A slumping economy and a sharp decline in cash donations to the Salvation Army of Hill County over the past several months has seriously undermined the organization's ability to help the community's least fortunate, corps officer Ralph Guthrie said Wednesday. Money for the organization's assistance program is rapidly approaching the red, he said.

Since June, Guthrie has had to turn away more than 100 people asking for help, with requests such as a bus ticket to visit a sick family member or some help paying utility bills.

"When you have to turn them down because you don't have the money to help them - that's what hurts," said Guthrie. "When there's someone you know has a job and is working, but just can't cover all their bills making minimum wage - it hurts."

The number of people seeking assistance has risen slightly, but the resources available to help them has dropped, Guthrie said. The reason lies in sharply declining donations received through "mail appeal" letters - semi-monthly bulletins sent to county residents.

"Since June, more than 100 people were turned away because of lack of funding," he said. "If our mail appeal donations had not dropped off, we would have had ample funds to assist them."

The letters fund the assistance program for the Salvation Army, which pays for things like gas vouchers, meals, motel rooms during emergencies, bus tickets, and rent payments for the community's neediest residents.

The average return on the letters has fallen from about $1,200 every two months during drives earlier this year to just $200 in June and August, Guthrie said.

"I don't want to say that we don't receive generous donations, because all donations are generous. But they're not coming in right now," Guthrie said. "At all."

The Salvation Army of Hill County raises money in three ways - selling donated items in the store, collecting change in red kettles during Christmas season, and the mail appeal letters.

The kettle fund-raiser typically goes well, Guthrie said - last year it brought in $22,000. The majority of the money was used to buy toys for children of at-risk families and provide holiday meals for the poor. The remaining $1,000 went to the assistance program - enough to fund about one month's worth of requests, Guthrie said.

The Salvation Army store in Havre also generates a fair amount of money, Guthrie said. The revenues are used to maintain the building and pay utility bills and employee wages, Guthrie said. The store carries the rest of the operation, he said.

"If it wasn't for our store, we would be in dire straits," he said, "severe dire straits."

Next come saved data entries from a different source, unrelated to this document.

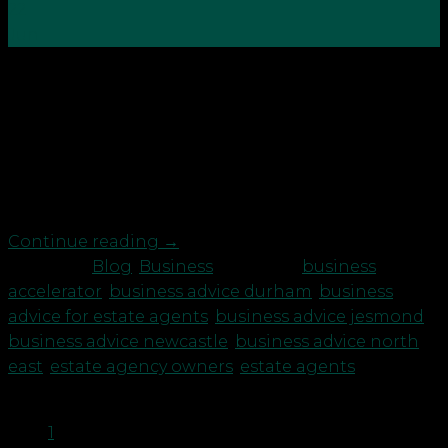
22
Jun
Where do you want to go with your estate agency
business? From our experience working with
Estate Agency owners, we know two things to be
true: You have a desire to improve your business in
some way – not necessarily to grow and expand,
but to create greater freedom […]
Continue reading
→
Posted in
Blog
,
Business
|
Tagged
business
accelerator
,
business advice durham
,
business
advice for estate agents
,
business advice jesmond
,
business advice newcastle
,
business advice north
east
,
estate agency owners
,
estate agents
1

The money left over from the store after operating costs goes to the assistance program, Guthrie said, though the money is less than the mail appeal letters used to raise. The letters are the bread and butter of the program, he said, adding that the drop in donations has stretched the program thin.

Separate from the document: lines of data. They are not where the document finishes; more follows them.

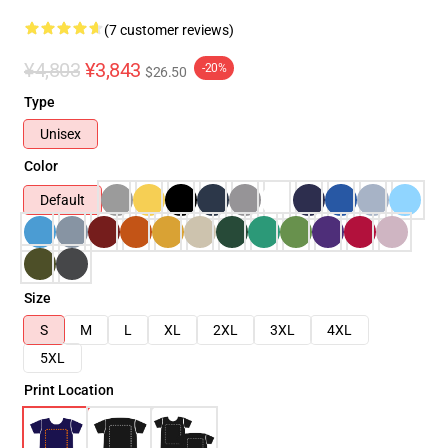
(7 customer reviews)
¥4,803
¥3,843
-20%
$26.50
Type
Unisex
Color
Default
Size
S
M
L
XL
2XL
3XL
4XL
5XL
Print Location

"This is by far the worst it's been since I've been here." said Guthrie, who along with his wife, Peggy, has served the Salvation Army of Hill County for three years. "If we don't do something now, we are going to be in the hurting status."

Guthrie attributes the decline in mail appeal donations to a weak economy.

"It's something we're hearing from all over," he said. "People just have less money to give. But there are still people out there that need help desperately. We're usually their last resort. Normally when people come to us, they have exhausted their other sources. We're their last hope."